New year, new insights

Happy New Year to all our readers!

As it happens, 2018 was an unexpectedly interesting year for longevity, especially for those interested in extreme long life and the mortality rates of the "oldest old". Gavin blogged last month about the circumstantial evidence suggesting that the world's longest-lived person, Jeanne Calment, may not have been who she claimed to be. In the same month Saul Justin Newman published two papers on the importance of rare errors in driving apparent mortality patterns at very old ages. In the second of these two papers, Newman (2018b) reminded readers of the case of Carrie White, who for many years was falsely believed to be a supercentenarian (i.e. someone achieving the age of 110 or older):

Carrie White successfully claimed to be the world’s oldest and then second-oldest person. Documents certifying her age endured global scrutiny for 24 years. Her record was verified and accepted by the Gerontology Research Group and the Guinness World Records Book.

The Carrie White record was retracted in 2012 after it was shown to be the result of a clerical error that inflated her apparent age from 102 to 116. A single age-coding error by a mental institution worker was copied to all later documents and validated. Absent the survival of this otherwise obscure document, the Carrie White record would stand as a document-validated supercentenarian.

So, on the one hand we have apparent extreme old age from a possible fraud (Calment), while on the other we have apparent extreme old age from an innocent clerical error (White). It turns out that there are quite a few false or exaggerated claims to supercentenarian status.

The Carrie White case is of particular relevance to actuaries because it demonstrates the core message of the first paper, Newman (2018a), namely that errors in age or date of birth have an asymmetric impact on mortality analysis. To illustrate this, consider a cohort of lives following the Gompertz mortality law:

\[\mu_x=e^{\alpha+\beta x}\]

at age \(x\) for given \(\alpha\) and \(\beta\), but where there the stated age contains a low-frequency error. If we pick \(\alpha=-12\) and \(\beta=0.11\), we can consider an age error of ±10 years with frequency 0.005, i.e. an error rate of 5 per 1,000. An error of this magnitude might arise from coding a 1918 year of birth as 1908 (or vice versa), or from switching digits as in using 1921 for 1912 (or vice versa). These errors might be relatively rare, but also hard to detect. As Figure 1 shows, low-frequency errors like this have no discernable impact on mortality at lower ages, which remains Gompertzian, i.e. linear on a logarithmic scale. However, these errors have a marked impact on mortality at ages above 105, where the pattern is decidedly non-linear.

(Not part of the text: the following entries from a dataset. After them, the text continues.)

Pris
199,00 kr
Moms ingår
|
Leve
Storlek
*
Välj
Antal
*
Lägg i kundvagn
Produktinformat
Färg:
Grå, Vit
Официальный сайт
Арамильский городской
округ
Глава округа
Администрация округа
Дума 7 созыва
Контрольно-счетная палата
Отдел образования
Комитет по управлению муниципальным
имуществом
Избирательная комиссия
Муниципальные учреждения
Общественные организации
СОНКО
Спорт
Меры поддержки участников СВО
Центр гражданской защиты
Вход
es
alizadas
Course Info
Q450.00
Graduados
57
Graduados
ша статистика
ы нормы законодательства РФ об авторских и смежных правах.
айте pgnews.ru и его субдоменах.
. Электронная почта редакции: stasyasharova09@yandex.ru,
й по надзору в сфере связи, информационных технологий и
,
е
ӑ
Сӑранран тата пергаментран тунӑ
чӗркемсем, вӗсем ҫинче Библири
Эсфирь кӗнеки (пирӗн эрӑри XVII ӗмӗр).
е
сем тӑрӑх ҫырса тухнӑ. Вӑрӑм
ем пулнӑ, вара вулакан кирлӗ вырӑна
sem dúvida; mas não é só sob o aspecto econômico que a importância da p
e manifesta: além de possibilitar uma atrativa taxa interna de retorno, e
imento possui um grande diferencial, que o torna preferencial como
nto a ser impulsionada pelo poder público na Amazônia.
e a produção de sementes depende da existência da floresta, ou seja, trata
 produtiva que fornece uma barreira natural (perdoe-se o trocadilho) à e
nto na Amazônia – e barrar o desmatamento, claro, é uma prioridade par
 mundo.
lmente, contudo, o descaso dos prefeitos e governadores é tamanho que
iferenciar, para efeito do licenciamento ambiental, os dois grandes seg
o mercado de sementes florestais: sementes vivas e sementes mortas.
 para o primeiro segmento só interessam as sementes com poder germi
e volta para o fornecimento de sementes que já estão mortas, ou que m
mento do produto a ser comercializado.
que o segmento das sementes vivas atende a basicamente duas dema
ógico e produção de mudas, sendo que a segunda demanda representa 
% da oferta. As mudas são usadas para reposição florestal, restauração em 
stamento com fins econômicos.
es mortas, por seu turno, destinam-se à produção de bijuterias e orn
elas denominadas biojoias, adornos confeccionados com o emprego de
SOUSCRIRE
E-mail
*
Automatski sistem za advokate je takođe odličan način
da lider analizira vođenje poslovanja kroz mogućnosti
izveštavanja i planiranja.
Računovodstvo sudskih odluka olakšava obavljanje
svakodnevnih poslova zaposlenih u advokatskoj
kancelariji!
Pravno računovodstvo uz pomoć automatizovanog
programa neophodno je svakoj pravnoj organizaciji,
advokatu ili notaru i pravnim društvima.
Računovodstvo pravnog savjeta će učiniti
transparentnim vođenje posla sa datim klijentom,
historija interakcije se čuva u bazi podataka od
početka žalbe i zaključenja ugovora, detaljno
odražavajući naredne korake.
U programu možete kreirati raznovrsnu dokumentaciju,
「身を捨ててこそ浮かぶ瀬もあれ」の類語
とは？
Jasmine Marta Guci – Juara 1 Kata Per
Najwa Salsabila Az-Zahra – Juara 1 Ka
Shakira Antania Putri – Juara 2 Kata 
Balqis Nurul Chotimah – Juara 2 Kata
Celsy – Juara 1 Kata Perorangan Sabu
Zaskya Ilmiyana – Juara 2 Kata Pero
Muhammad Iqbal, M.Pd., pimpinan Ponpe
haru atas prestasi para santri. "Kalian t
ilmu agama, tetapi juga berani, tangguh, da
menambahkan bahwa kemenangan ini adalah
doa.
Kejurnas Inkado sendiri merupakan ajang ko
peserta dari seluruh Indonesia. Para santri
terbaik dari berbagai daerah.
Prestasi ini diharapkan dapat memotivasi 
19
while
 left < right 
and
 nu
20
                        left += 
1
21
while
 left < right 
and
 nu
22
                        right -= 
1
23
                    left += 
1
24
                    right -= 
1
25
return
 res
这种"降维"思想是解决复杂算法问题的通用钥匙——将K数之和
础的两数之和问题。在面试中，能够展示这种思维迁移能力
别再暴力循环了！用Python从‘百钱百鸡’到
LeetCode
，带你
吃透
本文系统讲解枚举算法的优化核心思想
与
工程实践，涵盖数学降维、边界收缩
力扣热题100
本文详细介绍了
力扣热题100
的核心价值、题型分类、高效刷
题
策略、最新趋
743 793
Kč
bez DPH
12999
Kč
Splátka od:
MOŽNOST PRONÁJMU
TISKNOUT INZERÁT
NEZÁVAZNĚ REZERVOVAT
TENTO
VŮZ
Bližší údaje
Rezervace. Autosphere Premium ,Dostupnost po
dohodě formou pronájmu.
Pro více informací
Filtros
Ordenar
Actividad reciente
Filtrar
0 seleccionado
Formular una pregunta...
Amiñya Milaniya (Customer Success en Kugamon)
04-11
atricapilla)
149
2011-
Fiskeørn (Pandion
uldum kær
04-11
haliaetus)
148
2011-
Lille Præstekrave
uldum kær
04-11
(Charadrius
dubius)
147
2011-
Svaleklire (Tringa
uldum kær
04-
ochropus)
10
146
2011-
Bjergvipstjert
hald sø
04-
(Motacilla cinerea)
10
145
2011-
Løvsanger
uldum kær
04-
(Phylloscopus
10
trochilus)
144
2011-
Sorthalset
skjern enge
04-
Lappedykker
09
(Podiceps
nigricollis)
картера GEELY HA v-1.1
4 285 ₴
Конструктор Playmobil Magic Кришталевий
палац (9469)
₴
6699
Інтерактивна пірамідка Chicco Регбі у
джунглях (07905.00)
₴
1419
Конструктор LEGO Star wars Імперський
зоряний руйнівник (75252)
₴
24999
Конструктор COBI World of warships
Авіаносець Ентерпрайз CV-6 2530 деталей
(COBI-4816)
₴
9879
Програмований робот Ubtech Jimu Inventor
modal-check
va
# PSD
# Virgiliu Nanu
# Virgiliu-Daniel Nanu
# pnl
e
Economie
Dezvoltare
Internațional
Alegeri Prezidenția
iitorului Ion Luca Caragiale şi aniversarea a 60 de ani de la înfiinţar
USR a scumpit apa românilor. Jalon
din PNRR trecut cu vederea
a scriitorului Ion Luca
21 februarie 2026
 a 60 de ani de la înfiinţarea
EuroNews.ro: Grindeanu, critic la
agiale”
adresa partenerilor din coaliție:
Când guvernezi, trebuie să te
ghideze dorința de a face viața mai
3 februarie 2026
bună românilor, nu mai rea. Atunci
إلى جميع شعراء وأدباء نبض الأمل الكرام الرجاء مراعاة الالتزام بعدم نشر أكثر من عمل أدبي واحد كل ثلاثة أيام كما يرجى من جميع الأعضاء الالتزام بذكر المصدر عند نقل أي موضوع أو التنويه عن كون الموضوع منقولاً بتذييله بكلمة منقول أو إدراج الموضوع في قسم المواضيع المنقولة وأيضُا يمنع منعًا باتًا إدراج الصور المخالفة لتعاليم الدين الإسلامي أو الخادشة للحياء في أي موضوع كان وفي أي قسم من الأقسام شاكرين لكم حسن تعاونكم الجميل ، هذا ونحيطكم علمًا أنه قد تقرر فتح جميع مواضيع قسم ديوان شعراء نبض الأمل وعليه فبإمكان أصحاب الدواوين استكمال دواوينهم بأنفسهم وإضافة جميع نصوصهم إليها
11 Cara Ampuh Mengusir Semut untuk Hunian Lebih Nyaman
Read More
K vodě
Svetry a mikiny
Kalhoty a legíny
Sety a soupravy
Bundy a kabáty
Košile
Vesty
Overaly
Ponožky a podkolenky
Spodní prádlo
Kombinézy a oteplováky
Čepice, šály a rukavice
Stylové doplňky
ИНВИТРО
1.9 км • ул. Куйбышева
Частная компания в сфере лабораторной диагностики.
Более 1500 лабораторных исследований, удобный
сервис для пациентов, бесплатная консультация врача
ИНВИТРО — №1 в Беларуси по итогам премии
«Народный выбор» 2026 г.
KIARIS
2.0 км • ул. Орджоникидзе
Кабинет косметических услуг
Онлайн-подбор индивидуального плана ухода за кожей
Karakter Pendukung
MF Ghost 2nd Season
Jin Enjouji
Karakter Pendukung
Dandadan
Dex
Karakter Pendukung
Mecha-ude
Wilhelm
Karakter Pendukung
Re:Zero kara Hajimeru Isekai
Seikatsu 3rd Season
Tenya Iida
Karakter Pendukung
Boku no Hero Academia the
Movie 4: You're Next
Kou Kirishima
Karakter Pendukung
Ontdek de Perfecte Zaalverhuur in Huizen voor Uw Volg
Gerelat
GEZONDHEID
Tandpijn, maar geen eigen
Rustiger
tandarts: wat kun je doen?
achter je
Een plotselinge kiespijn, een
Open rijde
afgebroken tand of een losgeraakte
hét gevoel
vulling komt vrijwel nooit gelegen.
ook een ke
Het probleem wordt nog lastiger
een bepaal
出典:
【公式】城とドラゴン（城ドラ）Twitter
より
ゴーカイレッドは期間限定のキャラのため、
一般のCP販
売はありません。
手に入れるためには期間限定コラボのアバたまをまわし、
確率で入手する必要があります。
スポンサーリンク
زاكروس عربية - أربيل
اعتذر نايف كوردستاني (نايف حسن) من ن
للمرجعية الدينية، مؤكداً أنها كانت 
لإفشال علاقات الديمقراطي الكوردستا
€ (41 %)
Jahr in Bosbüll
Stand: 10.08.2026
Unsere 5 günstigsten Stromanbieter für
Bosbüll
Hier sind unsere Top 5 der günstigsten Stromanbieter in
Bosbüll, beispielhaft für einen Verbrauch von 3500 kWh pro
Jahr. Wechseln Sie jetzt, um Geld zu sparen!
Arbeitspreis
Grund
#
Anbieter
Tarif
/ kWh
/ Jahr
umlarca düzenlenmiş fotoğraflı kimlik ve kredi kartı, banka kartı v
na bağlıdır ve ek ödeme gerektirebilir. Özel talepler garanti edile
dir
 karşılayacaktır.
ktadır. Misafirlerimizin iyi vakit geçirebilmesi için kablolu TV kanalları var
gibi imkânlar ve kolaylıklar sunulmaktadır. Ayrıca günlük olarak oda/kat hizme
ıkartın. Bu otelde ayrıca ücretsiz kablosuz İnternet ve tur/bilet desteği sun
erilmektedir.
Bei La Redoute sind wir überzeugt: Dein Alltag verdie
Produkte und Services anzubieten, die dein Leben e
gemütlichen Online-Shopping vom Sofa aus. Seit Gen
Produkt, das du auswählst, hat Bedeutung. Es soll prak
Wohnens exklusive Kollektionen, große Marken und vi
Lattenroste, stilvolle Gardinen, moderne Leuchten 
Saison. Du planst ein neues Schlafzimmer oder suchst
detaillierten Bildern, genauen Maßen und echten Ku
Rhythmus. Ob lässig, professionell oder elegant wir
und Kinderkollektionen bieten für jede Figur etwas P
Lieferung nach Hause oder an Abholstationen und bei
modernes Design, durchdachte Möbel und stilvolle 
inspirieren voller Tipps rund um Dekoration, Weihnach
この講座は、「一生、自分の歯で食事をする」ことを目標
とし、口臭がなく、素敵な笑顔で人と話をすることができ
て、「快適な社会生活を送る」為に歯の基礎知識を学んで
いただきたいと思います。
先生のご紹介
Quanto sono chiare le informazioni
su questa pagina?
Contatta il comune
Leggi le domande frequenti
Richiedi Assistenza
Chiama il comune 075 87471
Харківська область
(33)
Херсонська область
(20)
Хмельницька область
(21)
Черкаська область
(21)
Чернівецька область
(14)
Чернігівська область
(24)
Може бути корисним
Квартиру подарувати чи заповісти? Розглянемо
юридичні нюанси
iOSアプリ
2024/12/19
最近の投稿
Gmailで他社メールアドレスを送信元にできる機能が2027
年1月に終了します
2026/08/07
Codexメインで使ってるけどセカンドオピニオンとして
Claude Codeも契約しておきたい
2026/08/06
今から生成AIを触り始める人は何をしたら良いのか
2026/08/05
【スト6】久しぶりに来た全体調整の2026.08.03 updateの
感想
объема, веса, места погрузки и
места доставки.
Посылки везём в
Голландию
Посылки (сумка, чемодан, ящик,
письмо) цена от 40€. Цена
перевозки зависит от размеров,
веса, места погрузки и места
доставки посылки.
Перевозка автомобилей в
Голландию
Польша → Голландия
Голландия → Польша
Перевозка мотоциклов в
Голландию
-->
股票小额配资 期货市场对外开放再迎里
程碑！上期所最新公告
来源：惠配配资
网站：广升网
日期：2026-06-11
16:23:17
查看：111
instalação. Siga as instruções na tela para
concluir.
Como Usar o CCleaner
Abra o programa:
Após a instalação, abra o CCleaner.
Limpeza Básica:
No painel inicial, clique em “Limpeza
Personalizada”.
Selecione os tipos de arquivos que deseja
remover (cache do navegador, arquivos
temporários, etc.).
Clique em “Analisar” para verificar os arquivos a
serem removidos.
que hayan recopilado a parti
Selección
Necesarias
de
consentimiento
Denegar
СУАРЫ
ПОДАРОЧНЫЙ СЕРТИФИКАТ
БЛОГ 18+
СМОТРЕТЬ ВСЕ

Figure 1. Effect of low-frequency errors in age classification on mortality analysis. As pointed out by Newman (2018a), errors in age are asymmetric in impact, and can lead to an apparent non-linear pattern at high ages. Source: own simulations of Gompertz lifetimes using an error of ±10 years in stated age with a combined frequency of 5 per 1,000.

A hallmark of the Gompertz model is a constant rate of increase on a logarithmic scale, as per the grey line in Figure 1. In contrast, the slowing down of increase in mortality by age is given the term "late-life mortality deceleration". Figure 1 shows how such a phenomenon can arise from low-frequency errors.

The Newman hypothesis is very simple, yet it is also both plausible and powerful. Indeed, actuaries analysing the mortality of annuity portfolios and defined-benefit pension schemes will find the shape in Figure 1 very familiar. Is this because the rate of increase in mortality genuinely decreases at advanced ages? Or is it because of a small number of errors in age coding? The R source code behind Figure 1 is available for download on the right, allowing readers to experiment for themselves with different error rates and error sizes.

References:

Newman, S. J. (2018a) Errors as a primary cause of late-life mortality deceleration and plateaus, PLOS Biology, December 2018.

Newman, S. J. (2018b) Plane inclinations: A critique of hypothesis and model choice in Barbi et al, PLOS Biology, December 2018.